### TEXT
Joe Biden in DeMoines, Iowa in 2019. Gage Skidmore/Flickr.

If you’ve been trapped in an airport, incarcerated abroad, or in some other way been forced to watch CNN over the past few years you may have heard that America is suffering from a surge of “hate crimes.”

A lot of these hate crimes are fake: Nooses that turn out to be garage pulls, bleach attacks that were staged, graffiti that turned out to have been left by the supposed “victim” herself. But there are real hate crimes that take place in America, and the best way to tell they’re real is that the press isn’t talking about them — or isn’t talking about them honestly. But while few may know it, over just the past six weeks America has seen a vicious spate of hate crimes targeting Catholics in the United States.

### DATA SHOWN

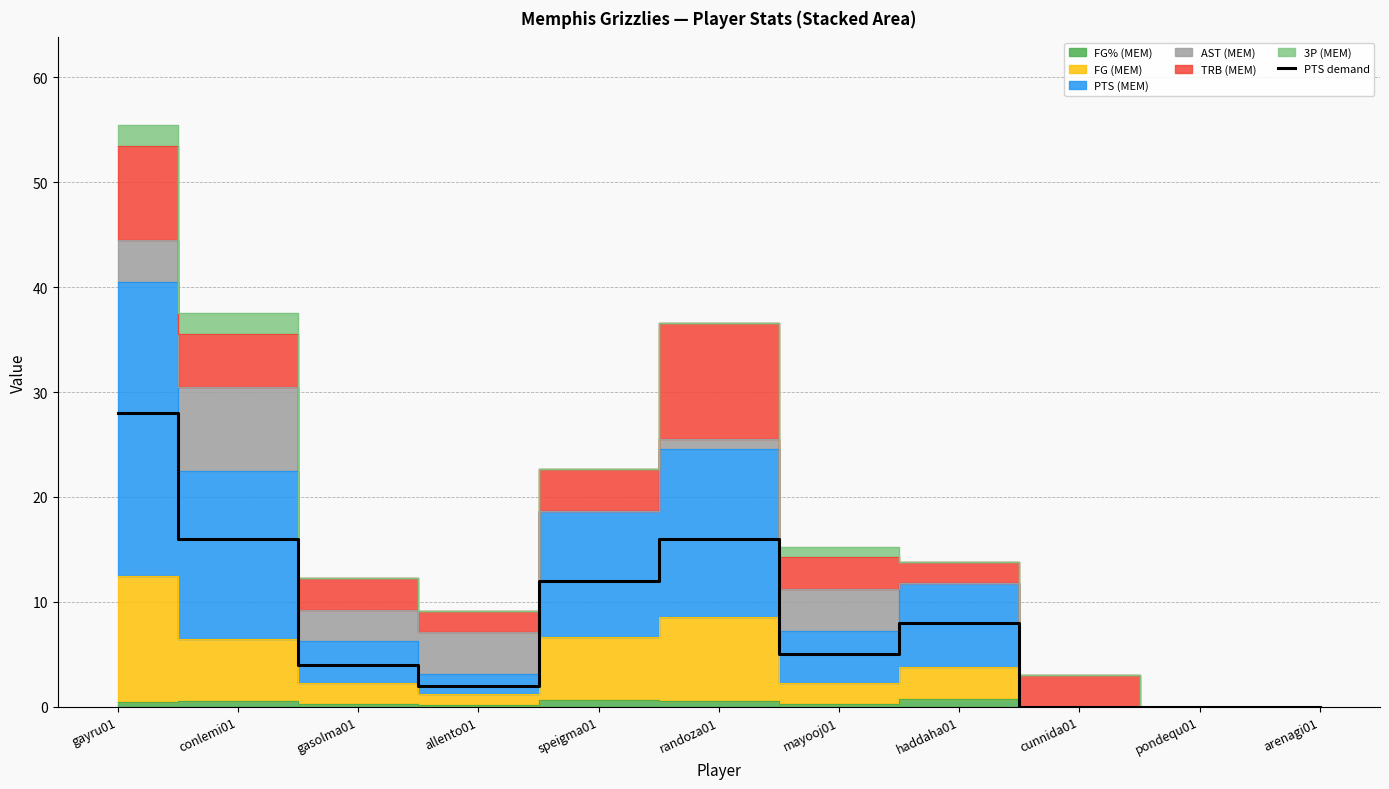

Reading left to right, what are all the values shown in this chart?

28	16	4	2	12	16	5	8	0	0	0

### TASKS TO CARRY OUT
a) Reproduce the hate crimes text verbatim from "A lot of these" to "the United States.".
b) Answer these questions from the hate crimes text:
(i) To whom is the photo credited?
(ii) What did the nooses turn out to be?
(iii) Over what period, according to the text, has America seen a spate of hate crimes targeting Catholics?

### PER-TASK ANSWERS
a)
A lot of these hate crimes are fake: Nooses that turn out to be garage pulls, bleach attacks that were staged, graffiti that turned out to have been left by the supposed “victim” herself. But there are real hate crimes that take place in America, and the best way to tell they’re real is that the press isn’t talking about them — or isn’t talking about them honestly. But while few may know it, over just the past six weeks America has seen a vicious spate of hate crimes targeting Catholics in the United States.

b)
(i) Gage Skidmore/Flickr
(ii) Garage pulls
(iii) The past six weeks